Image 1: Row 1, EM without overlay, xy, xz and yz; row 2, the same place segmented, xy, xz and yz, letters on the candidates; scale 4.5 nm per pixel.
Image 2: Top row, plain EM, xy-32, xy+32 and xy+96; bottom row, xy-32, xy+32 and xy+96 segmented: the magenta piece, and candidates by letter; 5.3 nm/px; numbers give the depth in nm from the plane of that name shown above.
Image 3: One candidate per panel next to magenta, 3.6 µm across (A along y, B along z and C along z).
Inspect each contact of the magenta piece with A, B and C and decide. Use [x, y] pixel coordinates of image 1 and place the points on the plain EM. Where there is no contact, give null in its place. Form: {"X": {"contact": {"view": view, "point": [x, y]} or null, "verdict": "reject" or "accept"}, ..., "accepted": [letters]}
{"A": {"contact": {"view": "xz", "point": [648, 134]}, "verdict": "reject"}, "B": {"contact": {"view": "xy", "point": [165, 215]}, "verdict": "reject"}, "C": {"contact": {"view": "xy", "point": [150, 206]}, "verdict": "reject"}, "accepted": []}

= Work to be completed =
Wherever "segmented" occurs in the records above, copy the line it sits in.

= Reply to the task =
Image 1: Row 1, EM without overlay, xy, xz and yz; row 2, the same place segmented, xy, xz and yz, letters on the candidates; scale 4.5 nm per pixel.
Image 2: Top row, plain EM, xy-32, xy+32 and xy+96; bottom row, xy-32, xy+32 and xy+96 segmented: the magenta piece, and candidates by letter; 5.3 nm/px; numbers give the depth in nm from the plane of that name shown above.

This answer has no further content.